BEGIN Excerpted data
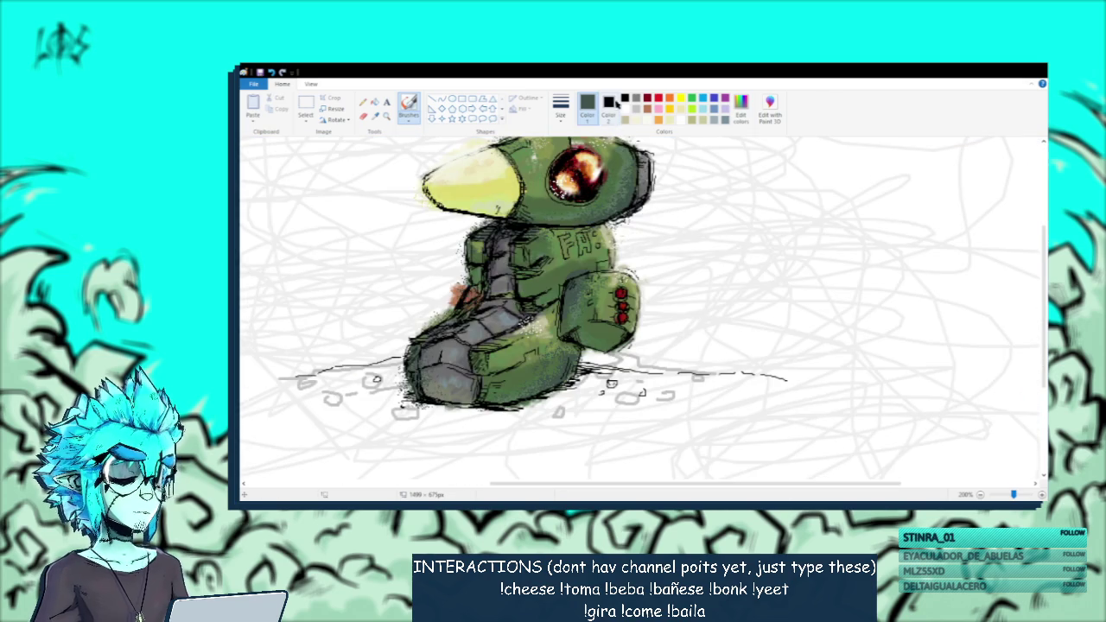
{"action": "scroll", "coordinate": [605, 346], "scroll_direction": "up", "scroll_amount": 1}
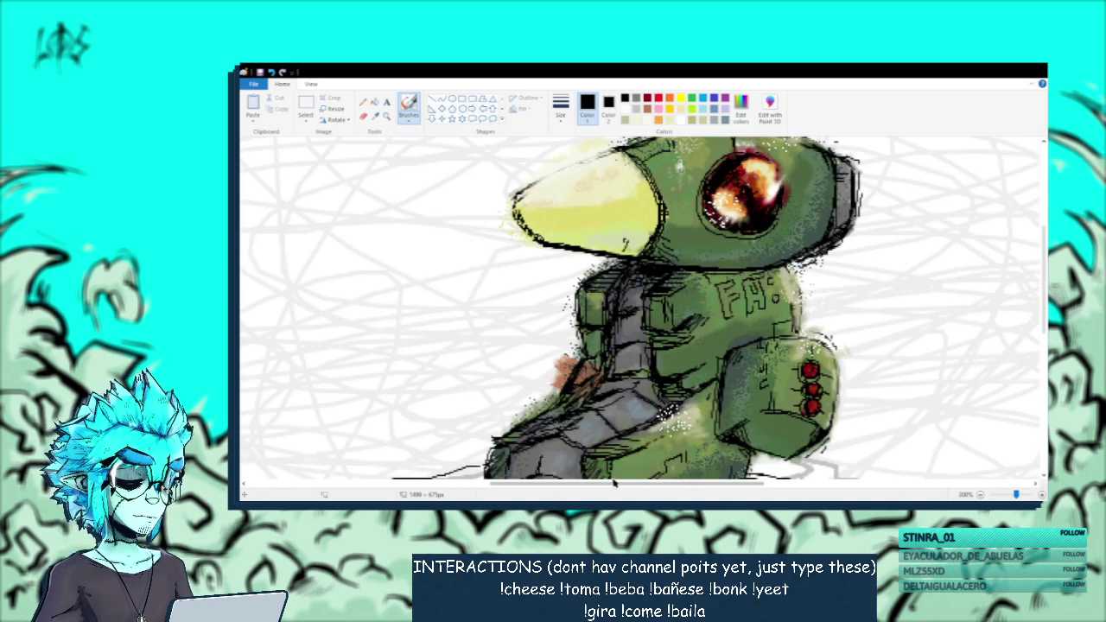
{"action": "left_click_drag", "start_coordinate": [611, 486], "coordinate": [713, 485]}
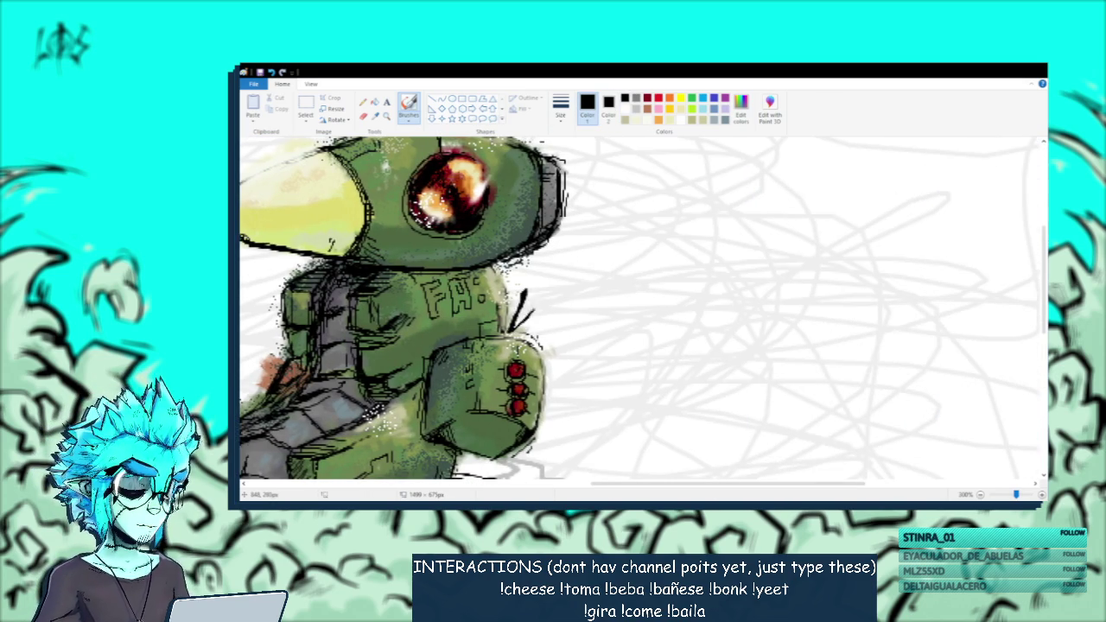
{"action": "left_click_drag", "start_coordinate": [528, 279], "coordinate": [514, 327]}
{"action": "mouse_move", "coordinate": [518, 313]}
{"action": "left_mouse_down"}
{"action": "mouse_move", "coordinate": [549, 293]}
{"action": "mouse_move", "coordinate": [523, 322]}
{"action": "left_mouse_up"}
{"action": "key", "text": "ctrl+z"}
{"action": "key", "text": "ctrl+z"}
Draw the signature's round letter, vertical stroke and horizontal top bar, undoing the stray tail.
{"action": "mouse_move", "coordinate": [559, 282]}
{"action": "left_mouse_down"}
{"action": "mouse_move", "coordinate": [546, 317]}
{"action": "mouse_move", "coordinate": [561, 278]}
{"action": "left_mouse_up"}
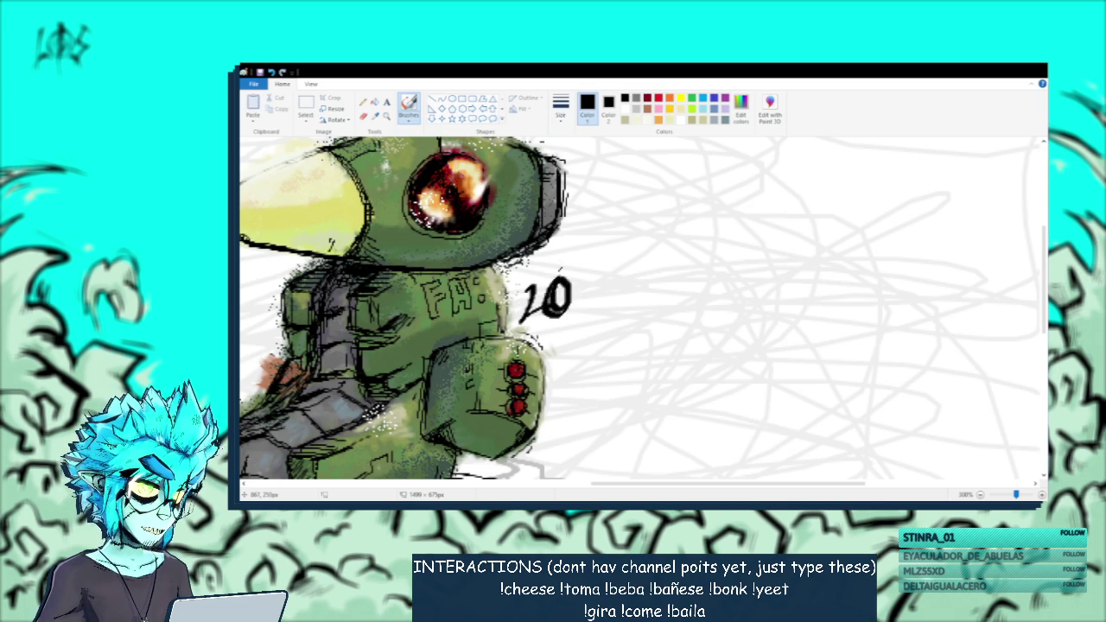
{"action": "left_click_drag", "start_coordinate": [559, 280], "coordinate": [553, 342]}
{"action": "key", "text": "ctrl+z"}
{"action": "left_click_drag", "start_coordinate": [565, 264], "coordinate": [553, 342]}
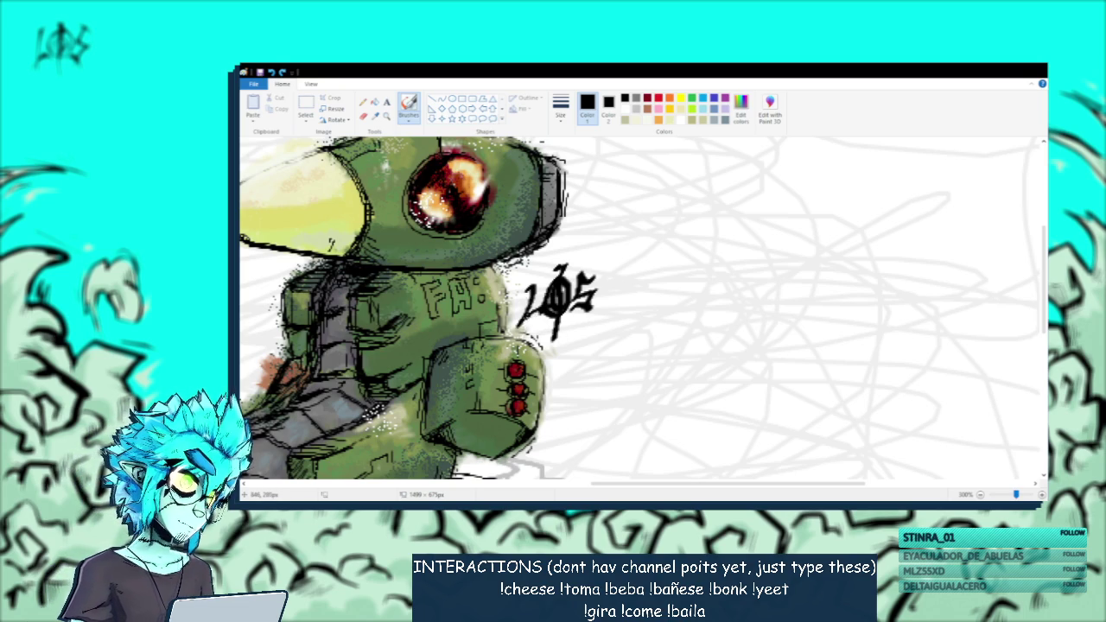
{"action": "mouse_move", "coordinate": [561, 313]}
{"action": "left_mouse_down"}
{"action": "mouse_move", "coordinate": [618, 341]}
{"action": "mouse_move", "coordinate": [562, 326]}
{"action": "left_mouse_up"}
{"action": "key", "text": "ctrl+z"}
END Excerpted data
● Requirement
When you restate the listing above, give each line word for word but leave out every image.

● Solution to the problem
{"action": "scroll", "coordinate": [605, 346], "scroll_direction": "up", "scroll_amount": 1}
{"action": "left_click_drag", "start_coordinate": [611, 486], "coordinate": [713, 485]}
{"action": "left_click_drag", "start_coordinate": [528, 279], "coordinate": [514, 327]}
{"action": "mouse_move", "coordinate": [518, 313]}
{"action": "left_mouse_down"}
{"action": "mouse_move", "coordinate": [549, 293]}
{"action": "mouse_move", "coordinate": [523, 322]}
{"action": "left_mouse_up"}
{"action": "key", "text": "ctrl+z"}
{"action": "key", "text": "ctrl+z"}
Draw the signature's round letter, vertical stroke and horizontal top bar, undoing the stray tail.
{"action": "mouse_move", "coordinate": [559, 282]}
{"action": "left_mouse_down"}
{"action": "mouse_move", "coordinate": [546, 317]}
{"action": "mouse_move", "coordinate": [561, 278]}
{"action": "left_mouse_up"}
{"action": "left_click_drag", "start_coordinate": [559, 280], "coordinate": [553, 342]}
{"action": "key", "text": "ctrl+z"}
{"action": "left_click_drag", "start_coordinate": [565, 264], "coordinate": [553, 342]}
{"action": "mouse_move", "coordinate": [561, 313]}
{"action": "left_mouse_down"}
{"action": "mouse_move", "coordinate": [618, 341]}
{"action": "mouse_move", "coordinate": [562, 326]}
{"action": "left_mouse_up"}
{"action": "key", "text": "ctrl+z"}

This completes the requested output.